Ever since they first began appearing from murky corners of the industry back in the late nineties, ambulance chasers have never been particularly good at making friends. The thorny issue of claims farming has consistently remained on the lips of insurers and brokers alike ever since they first boomed from our TV sets advising us to sue everyone and anyone.
If there’s blame there’s a claim. The epitome of the nanny state. They exist at the heart of compensation culture. In fact they are the wholly accountable for the whole bloody system. Professional parasites feeding off us all.
As you may have guessed I’m not a fan.
Yet somehow they defiantly remain a part of the industry and worryingly it seems some brokers are leaning towards the easy ‘quick fix’ solution they can offer. Lets be honest times are tough and the majority of us are having to work that little bit harder for a hell of a lot less. With the ridiculous increases in the FSCS being the latest over the top fee handed out to the broker community by the ever incompetent FSA, a little extra revenue from those damn ambulance chasers could prove highly tempting right now, but what is the real cost of this short term financial injection?
Trevor Cutts, business development director at independent broker network 1 Answer Network recently commented that the practice of claims farming threatened to undermine not only the claims process but also the very ‘integrity of the industry’ itself. For an industry dependant upon consumer trust, anything that can damage the broker/client relationship is of course inherently dangerous.
Of course as Mr. Cutts is quick to address there is a massive difference between a broker operating a legal expense policy, working in tandem with a reputable claims management company and the more ‘questionable approaches’ made to claimants years after their claim, looking to seek unmerited awards retrospectively.
Often one will find that a law firm will have a surge in claims, and when this is the case there often tends to be generally one particular insurer involved. Whether the lists are generated by an insurer or a broker, the suggestion would certainly be that someone in the chain is selling on these claims for a quick buck. Neglecting the clients needs entirely – how quickly will it take that client to lose faith in both their broker, insurer and even the industry itself?
Commenting on the subject, Mike Keating, Head of Personal lines intermediary at Axa, actually went as far as labelling any company who make money from the practice of claims farming as ‘immoral’.

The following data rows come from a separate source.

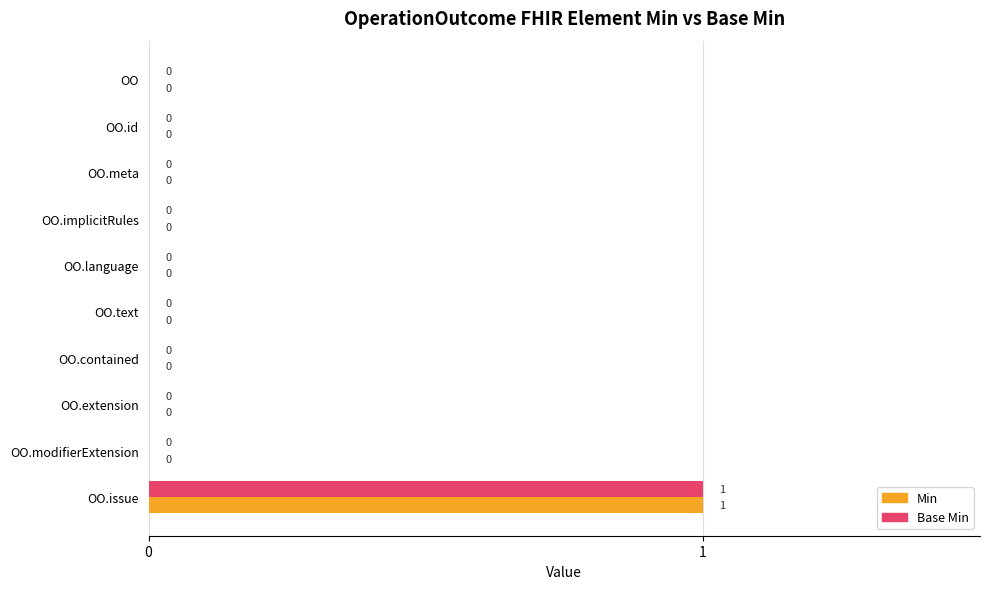

At which category is the sum across all series the highest?

OO.issue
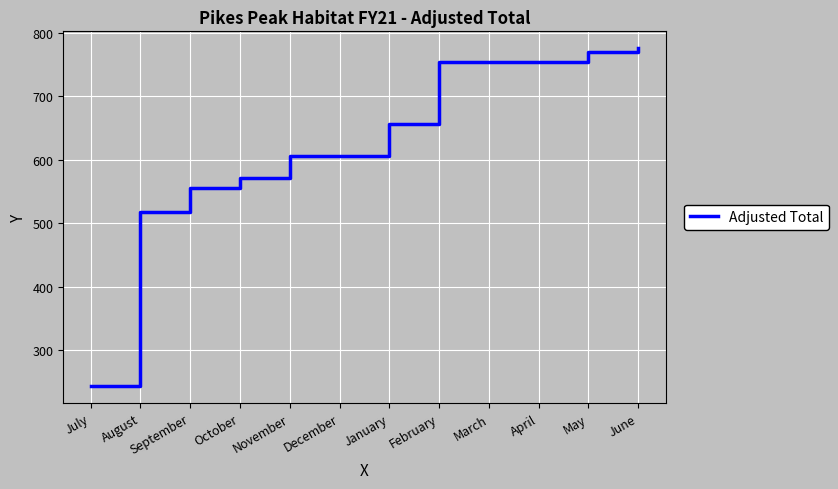

Where is the data nearest to the value 509?

August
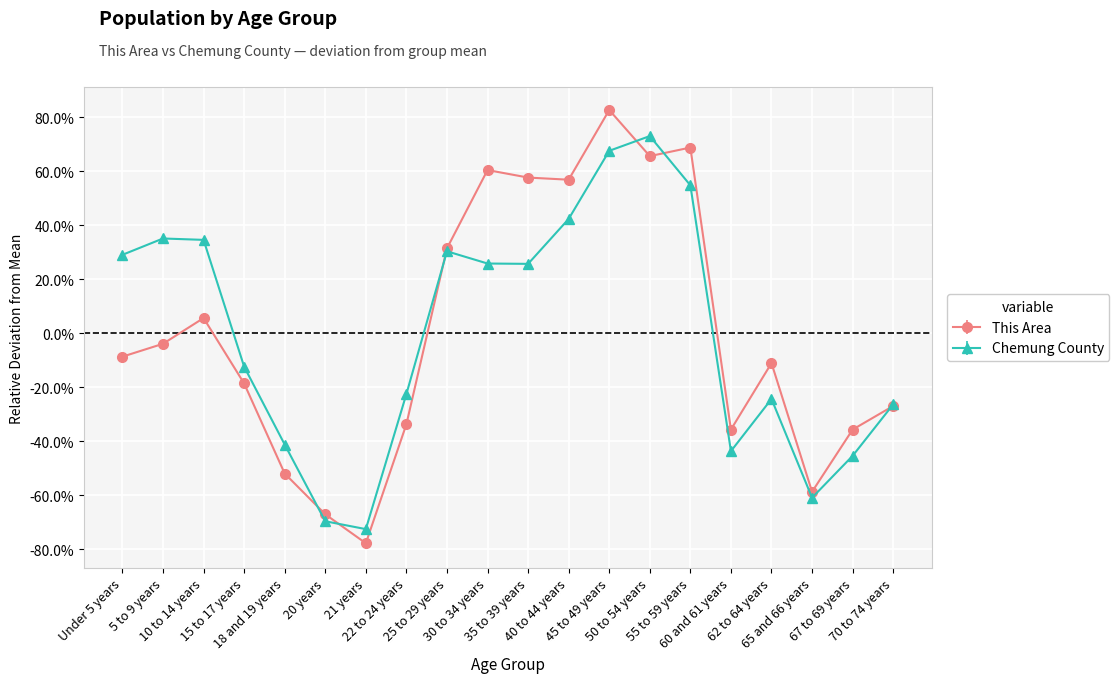

What is the value of the Chemung County point at the 17th from the left?

-0.2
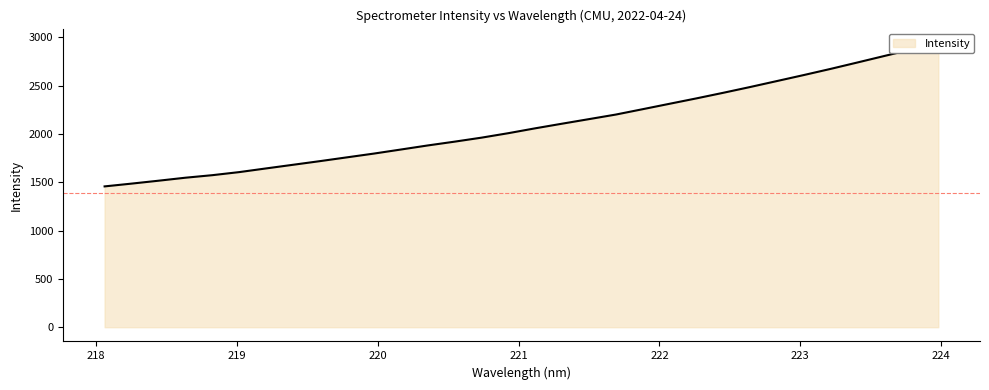

How many data points are less than 2058?

16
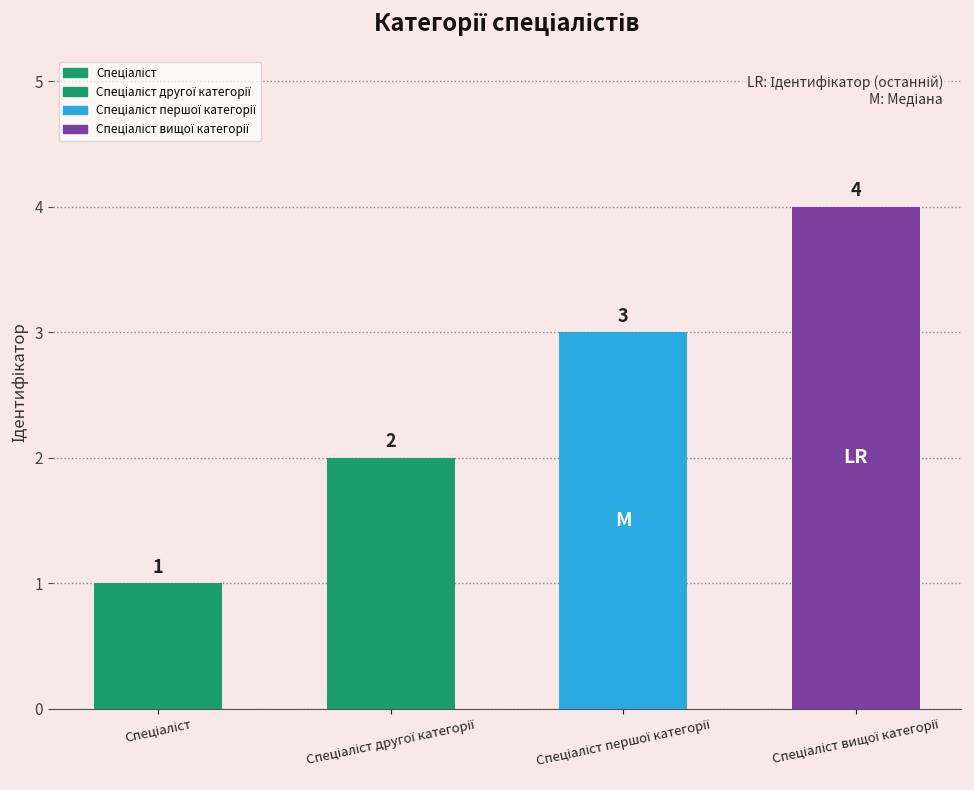

What is the value of the 3rd bar from the left?

3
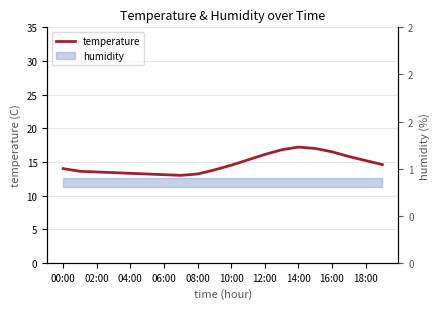

Which label corresponds to the largest value in the chart?

14:00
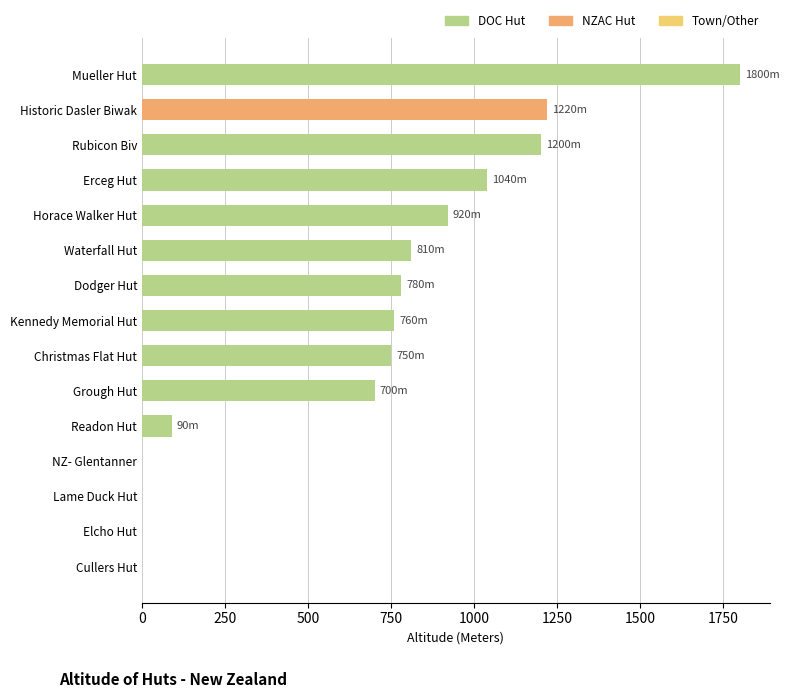

The value at Rubicon Biv is 1623. True or false?

False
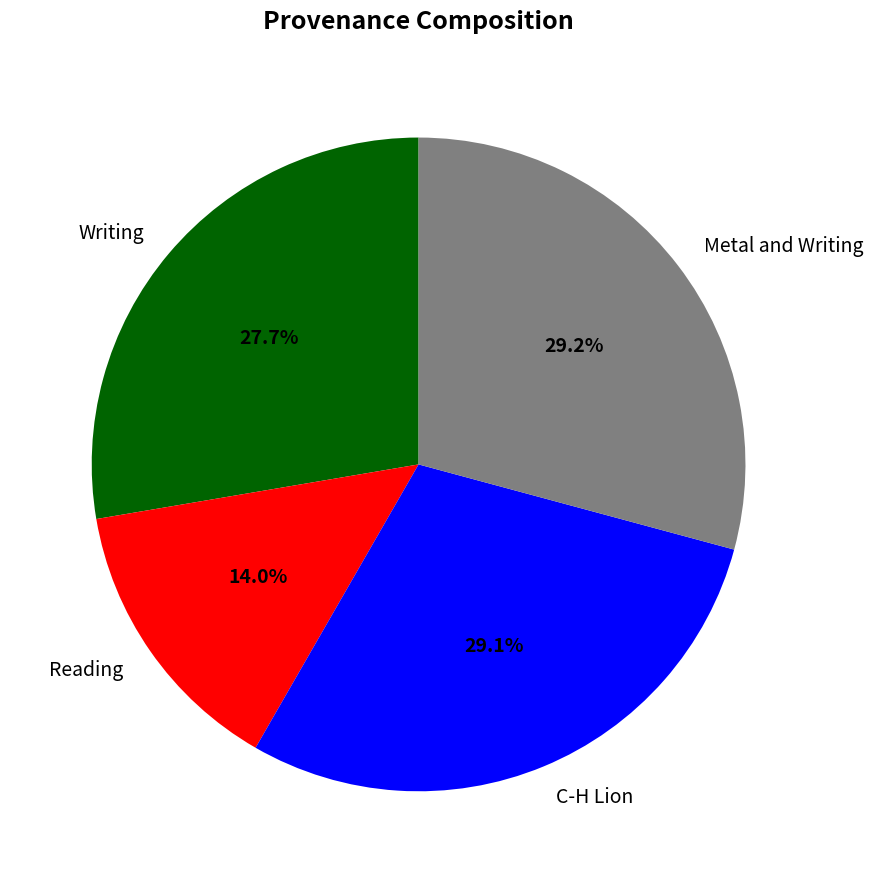

What is the smallest slice in the pie chart?

Reading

Describing what he sees as an ‘alarming feature of the market’ he acknowledged that the rise in claims farmers is a ‘disturbing trend’. In fact Axa are now one of a number of insurers who are introducing clearly differentiated pricing, aiming to penalise those brokers that claim farm and benefit those that don’t.
The good news is that the public are slowly starting to turn away from these parasites also. Whether it is the numerous horror stories of people being out of pocket even after having won their case, or perhaps just the sheer mindless, monotony of those bloody adverts, the reputations of many claims farmers are now in tatters.
Hopefully with the industry seemingly united on ensuring that the claims farmers are driven out of town the reputations of brokers and insurers will escape relatively unscathed.
Mr. Keating states that he ‘doesn’t think brokers believe that any model reliant on claims farming is sustainable.’
For the sake of the industry lets hope he’s right.